When he first saw White playing him, he was struck by the actor’s technique. “His performance was entirely from the inner self outward, not just choosing characteristics and adopting them superficially,” he said. “It’s a non-copycat performance, but in some way it greatly relates to my story and myself.” He saw it as something similar to his own method to songwriting – to writing about people whose lives are very different from his own. “You have to locate the part of them that is part of you.”

More disturbing was the way the film forced him to reexamine challenging times in his own life. The reconstruction of his grandparents’ home in Freehold, New Jersey – a house he once described as “the best and most sorrowful sanctuary I’ve ever known” was uncanny; Springsteen explained how often he saw the home in his dreams. “So, to be in that house again … it was quite a miracle, and very beautiful.”

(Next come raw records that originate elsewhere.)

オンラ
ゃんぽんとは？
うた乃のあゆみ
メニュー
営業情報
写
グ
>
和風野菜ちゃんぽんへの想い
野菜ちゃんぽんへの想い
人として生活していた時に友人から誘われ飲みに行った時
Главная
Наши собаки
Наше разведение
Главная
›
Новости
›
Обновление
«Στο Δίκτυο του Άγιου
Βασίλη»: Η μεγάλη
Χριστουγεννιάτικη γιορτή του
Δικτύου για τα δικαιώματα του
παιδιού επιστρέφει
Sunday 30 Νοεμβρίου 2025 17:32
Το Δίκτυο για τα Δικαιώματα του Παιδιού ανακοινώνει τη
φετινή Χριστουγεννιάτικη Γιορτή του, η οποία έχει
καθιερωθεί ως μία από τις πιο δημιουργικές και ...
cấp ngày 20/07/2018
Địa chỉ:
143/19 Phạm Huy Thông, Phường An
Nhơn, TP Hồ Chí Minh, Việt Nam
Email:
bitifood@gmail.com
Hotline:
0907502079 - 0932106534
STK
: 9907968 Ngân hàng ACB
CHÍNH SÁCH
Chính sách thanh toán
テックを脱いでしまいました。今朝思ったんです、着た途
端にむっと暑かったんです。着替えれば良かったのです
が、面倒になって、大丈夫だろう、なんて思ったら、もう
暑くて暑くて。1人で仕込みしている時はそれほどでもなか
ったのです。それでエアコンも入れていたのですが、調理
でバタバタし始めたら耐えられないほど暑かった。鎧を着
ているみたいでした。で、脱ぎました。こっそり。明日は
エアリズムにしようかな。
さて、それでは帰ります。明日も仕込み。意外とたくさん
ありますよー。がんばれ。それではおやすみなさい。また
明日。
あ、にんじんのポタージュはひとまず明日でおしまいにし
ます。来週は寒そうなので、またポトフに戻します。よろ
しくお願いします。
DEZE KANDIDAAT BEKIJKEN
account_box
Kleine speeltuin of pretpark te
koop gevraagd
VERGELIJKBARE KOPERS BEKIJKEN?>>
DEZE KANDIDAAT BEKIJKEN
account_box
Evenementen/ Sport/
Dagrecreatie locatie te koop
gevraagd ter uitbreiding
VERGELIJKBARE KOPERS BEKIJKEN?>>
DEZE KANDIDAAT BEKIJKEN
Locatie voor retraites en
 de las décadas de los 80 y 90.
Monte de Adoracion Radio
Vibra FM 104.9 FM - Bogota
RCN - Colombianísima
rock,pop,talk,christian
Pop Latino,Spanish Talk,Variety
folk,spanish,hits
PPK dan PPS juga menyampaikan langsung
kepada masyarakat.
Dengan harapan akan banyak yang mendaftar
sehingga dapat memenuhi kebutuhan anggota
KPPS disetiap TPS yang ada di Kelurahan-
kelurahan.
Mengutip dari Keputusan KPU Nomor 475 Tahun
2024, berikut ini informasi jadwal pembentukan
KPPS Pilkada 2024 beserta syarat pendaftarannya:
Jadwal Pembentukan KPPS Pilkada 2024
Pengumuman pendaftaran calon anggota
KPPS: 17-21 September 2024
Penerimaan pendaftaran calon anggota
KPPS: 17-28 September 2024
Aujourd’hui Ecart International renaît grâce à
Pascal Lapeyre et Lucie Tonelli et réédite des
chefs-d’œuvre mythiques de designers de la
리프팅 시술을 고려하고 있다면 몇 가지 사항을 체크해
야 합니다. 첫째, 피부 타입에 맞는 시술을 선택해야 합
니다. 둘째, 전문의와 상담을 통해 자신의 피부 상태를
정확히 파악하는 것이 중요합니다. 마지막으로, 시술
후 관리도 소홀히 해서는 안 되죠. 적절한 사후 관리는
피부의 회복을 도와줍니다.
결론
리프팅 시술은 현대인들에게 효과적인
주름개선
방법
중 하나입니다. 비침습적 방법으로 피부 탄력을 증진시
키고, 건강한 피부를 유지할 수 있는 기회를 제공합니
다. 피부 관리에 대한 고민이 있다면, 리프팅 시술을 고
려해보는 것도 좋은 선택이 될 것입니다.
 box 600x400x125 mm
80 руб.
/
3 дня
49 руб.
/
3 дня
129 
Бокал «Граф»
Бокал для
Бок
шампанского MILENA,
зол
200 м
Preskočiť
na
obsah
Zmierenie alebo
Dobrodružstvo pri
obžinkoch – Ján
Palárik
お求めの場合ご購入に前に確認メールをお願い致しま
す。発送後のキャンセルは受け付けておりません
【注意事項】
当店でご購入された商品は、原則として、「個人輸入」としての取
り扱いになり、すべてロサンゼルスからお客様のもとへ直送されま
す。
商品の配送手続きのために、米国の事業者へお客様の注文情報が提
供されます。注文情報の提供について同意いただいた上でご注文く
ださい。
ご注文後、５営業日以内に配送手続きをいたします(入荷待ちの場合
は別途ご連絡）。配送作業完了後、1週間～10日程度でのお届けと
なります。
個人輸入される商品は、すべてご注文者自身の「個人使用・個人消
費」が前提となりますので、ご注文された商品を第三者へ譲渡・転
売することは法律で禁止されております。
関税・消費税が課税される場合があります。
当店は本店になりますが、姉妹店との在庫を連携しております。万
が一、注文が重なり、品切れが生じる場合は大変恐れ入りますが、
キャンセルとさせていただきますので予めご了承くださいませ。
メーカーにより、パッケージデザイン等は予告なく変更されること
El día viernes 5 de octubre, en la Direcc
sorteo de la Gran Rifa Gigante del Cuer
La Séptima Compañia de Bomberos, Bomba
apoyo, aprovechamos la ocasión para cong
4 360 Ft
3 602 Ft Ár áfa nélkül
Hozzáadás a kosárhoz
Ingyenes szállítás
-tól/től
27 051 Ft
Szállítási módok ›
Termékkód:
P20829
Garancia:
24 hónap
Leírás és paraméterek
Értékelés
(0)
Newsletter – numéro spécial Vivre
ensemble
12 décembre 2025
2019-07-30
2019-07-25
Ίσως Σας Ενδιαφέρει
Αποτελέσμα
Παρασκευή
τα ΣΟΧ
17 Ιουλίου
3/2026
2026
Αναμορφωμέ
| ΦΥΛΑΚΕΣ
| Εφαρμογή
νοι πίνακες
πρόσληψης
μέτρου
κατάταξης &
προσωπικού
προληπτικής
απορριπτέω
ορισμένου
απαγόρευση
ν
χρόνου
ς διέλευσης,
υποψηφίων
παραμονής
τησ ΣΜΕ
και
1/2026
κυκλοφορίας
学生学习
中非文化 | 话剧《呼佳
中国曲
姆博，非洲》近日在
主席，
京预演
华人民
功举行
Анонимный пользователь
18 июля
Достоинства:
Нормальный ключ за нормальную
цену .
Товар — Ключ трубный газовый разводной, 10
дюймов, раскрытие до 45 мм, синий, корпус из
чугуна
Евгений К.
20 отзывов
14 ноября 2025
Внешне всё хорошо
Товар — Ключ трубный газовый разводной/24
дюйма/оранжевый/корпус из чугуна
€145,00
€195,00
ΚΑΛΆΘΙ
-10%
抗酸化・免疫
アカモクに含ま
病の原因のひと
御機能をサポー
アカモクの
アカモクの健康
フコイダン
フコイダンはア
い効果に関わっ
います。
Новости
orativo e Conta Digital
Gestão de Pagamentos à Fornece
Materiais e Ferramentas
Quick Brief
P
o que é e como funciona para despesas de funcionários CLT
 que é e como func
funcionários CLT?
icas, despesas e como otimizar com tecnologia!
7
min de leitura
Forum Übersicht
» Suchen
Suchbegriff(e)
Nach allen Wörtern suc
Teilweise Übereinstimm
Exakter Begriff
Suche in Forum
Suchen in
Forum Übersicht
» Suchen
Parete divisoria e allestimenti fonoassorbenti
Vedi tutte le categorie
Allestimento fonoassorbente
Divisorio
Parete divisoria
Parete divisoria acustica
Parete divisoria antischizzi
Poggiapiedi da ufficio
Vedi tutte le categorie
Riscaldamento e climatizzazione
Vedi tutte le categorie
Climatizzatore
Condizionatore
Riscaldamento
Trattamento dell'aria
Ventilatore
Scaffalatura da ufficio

Similarly, it was “a very emotional thing” to see Stephen Graham as his father – depicting his unpredictable early years, when he experienced unrecognized mental health issues and had a drinking problem, and the vulnerability and tenderness of his later years.

Springsteen shared watching an early viewing in the presence of his sister, who grasped his hand throughout. Just a year younger than her brother, “she remembered everything”. At the end, she turned to him and said: “Isn’t it wonderful that we have that?”

There was an echo, possibly, of the feeling Springsteen hopes to give his own audiences through his live shows. “You build an ideal world for three hours,” he addressed the intimate audience before him last night. “It’s not a fictional universe. It’s a very believable world. It has all the joyful and painful parts of life … But hopefully there’s an element of uplift that my audience takes with them. And with luck it lingers in their minds for as long as they need it.”

Tammy Mcconnell
Tammy Mcconnell

Financial analyst specializing in precious metals and global markets, with over a decade of experience.